A l’issue de deux jours de procès, l’accusé qui avait frappé à mort sa compagne en juillet 2020 à Maupiti a été condamné à 20 ans de réclusion criminelle par les jurés de la Cour d’assise de Papeete.
Alors que l’accusé s’est, comme la veille, borné à répéter qu’il ne se rappelait de rien du soir du drame, cette deuxième journée d’audience débute avec les experts psychologues, puis psychiatre, qui ont eu l’occasion de confirmer ce qu’ils avaient déjà indiqué pendant l’instruction. Malgré un quotient intellectuel (QI) dans la normale basse et une faculté à mettre à distance ses émotions, aucun symptôme psychotique n’a été relevé chez l’accusé.
Conscient de ses actes
Il est, et surtout, était, au moment où il a saisi le visage de sa femme pour frapper son crâne à de nombreuses reprises contre un mur, conscient de ses actes. Seule raison de l’éventuel “trou noir” de l’homme de 45 ans, le 23 octobre 2020, la quantité astronomique d’alcool consommé ce jour-là, ce qui n’est pas une excuse, mais au contraire une circonstance aggravante, comme l’ont rappelé l’avocat général et la partie civile.
Si, pour la psychologue, la vie en détention va être utile à l’accusé qui va devoir prendre sur lui et accepter les interactions sociales, de son côté, la psychiatre est la seule à avoir vu l’homme manifester clairement des regrets, alors que les excuses prononcées lors de ses deux jours d’audience ont toujours sonné un peu faux.
Avant les plaidoiries, et le dernier interrogatoire de l’accusé, la sœur aînée de la victime est le dernier témoin entendu lors de ce procès. Comme les témoins du drame ou les autres proches entendus pendant l’instruction, elle confirme ce qui a été dit et répété. L’homme était violent, fréquemment, encore plus les soirs d’alcoolisation. “Quand il boit, on ne peut pas le retenir“.
“Il a cherché à détruire son visage”
“Il a cherché à détruire son visage”. ce sont les mots de l’avocat du seul fils du couple encore mineur au moment des faits. ll avait 16 ans lorsqu’il est le premier à trouver le corps de sa mère ce soir-là. Le conseil démonte tout de suite la théorie du tupapa’u mis en avant par l’accusé tout au long du procès. “Le tupapa’u c’est une apparition, par quelque chose qui prend possession de quelqu’un, je n’y crois pas“
Il revient ensuite sur la violence du drame “ce n’est pas qu’un seul coup, il s’est acharné“. L’avocat du reste de la famille ira dans la même direction, demandant aux jurés d’oublier un quelconque mauvais esprit pour revenir à la réalité.

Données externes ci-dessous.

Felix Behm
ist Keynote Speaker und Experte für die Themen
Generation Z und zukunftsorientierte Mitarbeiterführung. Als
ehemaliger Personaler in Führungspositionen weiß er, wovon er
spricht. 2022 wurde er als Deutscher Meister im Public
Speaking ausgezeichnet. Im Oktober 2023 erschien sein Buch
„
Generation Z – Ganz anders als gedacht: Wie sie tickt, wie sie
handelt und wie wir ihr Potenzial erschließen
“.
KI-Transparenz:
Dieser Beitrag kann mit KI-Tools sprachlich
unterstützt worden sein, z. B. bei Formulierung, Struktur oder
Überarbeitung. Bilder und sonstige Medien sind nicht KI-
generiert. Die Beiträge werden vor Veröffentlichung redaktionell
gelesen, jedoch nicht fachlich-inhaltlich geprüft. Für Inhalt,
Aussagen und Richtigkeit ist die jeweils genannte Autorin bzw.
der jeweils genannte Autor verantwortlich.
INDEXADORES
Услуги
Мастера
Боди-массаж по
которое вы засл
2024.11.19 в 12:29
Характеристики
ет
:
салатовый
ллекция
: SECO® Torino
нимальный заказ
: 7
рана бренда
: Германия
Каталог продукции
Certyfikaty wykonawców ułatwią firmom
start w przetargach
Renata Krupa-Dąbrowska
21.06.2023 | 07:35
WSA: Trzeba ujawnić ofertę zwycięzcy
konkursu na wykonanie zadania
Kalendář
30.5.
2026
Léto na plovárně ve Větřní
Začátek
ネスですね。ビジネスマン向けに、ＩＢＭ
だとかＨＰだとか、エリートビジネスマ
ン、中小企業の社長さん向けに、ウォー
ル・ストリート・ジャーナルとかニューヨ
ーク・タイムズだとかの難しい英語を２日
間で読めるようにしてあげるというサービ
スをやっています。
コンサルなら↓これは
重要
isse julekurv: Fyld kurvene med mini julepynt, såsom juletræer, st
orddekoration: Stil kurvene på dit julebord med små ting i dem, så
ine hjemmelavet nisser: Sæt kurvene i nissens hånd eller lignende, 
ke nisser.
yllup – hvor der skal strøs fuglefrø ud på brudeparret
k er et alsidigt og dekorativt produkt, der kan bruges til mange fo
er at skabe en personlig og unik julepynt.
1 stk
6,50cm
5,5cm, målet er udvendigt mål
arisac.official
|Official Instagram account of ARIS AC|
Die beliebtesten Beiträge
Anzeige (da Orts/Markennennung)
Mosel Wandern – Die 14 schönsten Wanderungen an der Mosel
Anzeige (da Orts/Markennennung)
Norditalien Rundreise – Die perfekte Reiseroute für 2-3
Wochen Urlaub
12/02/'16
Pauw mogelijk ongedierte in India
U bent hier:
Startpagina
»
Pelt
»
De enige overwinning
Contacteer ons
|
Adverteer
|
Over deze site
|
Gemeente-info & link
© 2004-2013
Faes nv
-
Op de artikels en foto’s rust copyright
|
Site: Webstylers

L’homme a formulé son intention, “tu veux que je te tabasse à mort ?” lui a-t-il dit ce soir-là. Ensuite, il a visé la tête puis l’a cogné contre le mur. Selon l’avocat, c’est lui qui est responsable, personne d’autre : “Il n’a pas été possédé par autre chose que ses démons intérieurs”.
L’issue, c’était la mort
L’avocat général commence ses réquisitions en revenant sur les déclarations de l’accusé, qui a souvent répété que seul le seigneur pourrait le juger. Coutumier de nombreuses citations, il passe de Tibère à Jésus, en passant par Martin Luther, Victor Hugo pour finir par Francis Cabrel, avec un seul objectif, la condamnation de l’accusé qui va devoir respecter la loi de l’homme et qui, selon l’avocat général, ne devrait pas invoquer sans cesse Dieu sans raison.
Il indique avec force au jury, frappant à plusieurs reprises son pupitre en mimant des coups, que l’accusé avait bien l’intention de tuer. Ses gestes, ses mots, la violence et surtout la répétition de coups, focalisés sur le visage et le crâne, “tout prouve sa volonté de tuer” dit-il, avant d’ajouter “la seule issue, c’était la mort“. Il détruit lui aussi au passage cette “possession” et l’amnésie de l’accusé sur le drame. “On ne peut pas à la fois dire ne se souvenir de rien, mais se rappeler parfaitement avoir été possédé”. Pour l’avocat général, c’est bien cet homme qui a tué sa femme avec ses mains, c’était de la rage et un comportement inhumain. Il requiert 25 ans de prison.
Son avocate tente de minimiser cette histoire de fantôme. Elle explique que son client ne veut pas se déresponsabiliser en mettant ce tupapa’u en avant, selon elle ce n’est pas une invention pour dire qu’il n’a rien fait, mais c’est simplement son seul moyen d’expliquer les faits qu’il a commis pendant ce qu’elle appelle “un trou noir“
Mauvais esprit ou non, c’est bien l’accusé que la cour condamne à 20 ans de réclusion criminelle.